I am a woman who has always loved meandering around cities, hanging out in cafes, reading books about people (particularly women) who do similar things. I have lived in or visited all the cities she writes about. I should have loved this.
Some parts I did like; the first chapter in particular, where she defines and discusses the concept of 'flaneuse' (a made-up female version of the word 'flaneur', which is a man of leisure and culture who strolls the city streets and ponders on life), and how women have not had the freedom to claim the streets as their own in the same way that men have, how women cannot be invisible on the streets and blend into the background as an observer, in the way that a male flaneur has always been able to do.
She writes quite a lot about her own experiences in the various cities, but just as much (if not more) about a number of female authors and the cities they walked in and wrote about: Virginia Woolf in London, George Sand and Jean Rhys in Paris etc. Some of this was interesting, but when it came to the chapter on Agnes Varda, a french film maker, she basically recounted an entire 1960s film about a woman walking around Paris for two hours, which made it feel like the longest chapter in the book. Maybe it would have helped if I had heard of Varda or seen the film. The chapter on Martha Gellhorn also seemed a bit shoehorned into the theme of the book, as if she wanted to write about Gellhorn so was going to fit her in no matter what.

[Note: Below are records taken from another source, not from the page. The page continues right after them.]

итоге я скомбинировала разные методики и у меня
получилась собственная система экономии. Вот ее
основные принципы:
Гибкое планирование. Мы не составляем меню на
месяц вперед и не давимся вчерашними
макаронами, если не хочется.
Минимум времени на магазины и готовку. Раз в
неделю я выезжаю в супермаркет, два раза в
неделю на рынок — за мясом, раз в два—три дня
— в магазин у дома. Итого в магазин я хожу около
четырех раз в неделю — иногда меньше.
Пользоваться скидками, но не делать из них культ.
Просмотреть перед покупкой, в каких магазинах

And the chapter on Tokyo, where she lived off and on for a while with her ex-fiancee as their relationship fell apart, had me wanting to scream at her that of course Tokyo is an eminently walkable city, she was just in the wrong bit of it and obviously didn't pull herself together to go out to explore properly (some of my most enjoyable days of flanerie have been in the quirky backstreets and side streets and cafes of Tokyo).
Overall, I am glad I read this; there were parts that explored ideas in interesting ways and references to people and books I am likely to look up, but it turned out to be more of a mishmash of personal memoir, snippets of literary biographies and meditation on life in general than the book about women and cities that I had been expecting.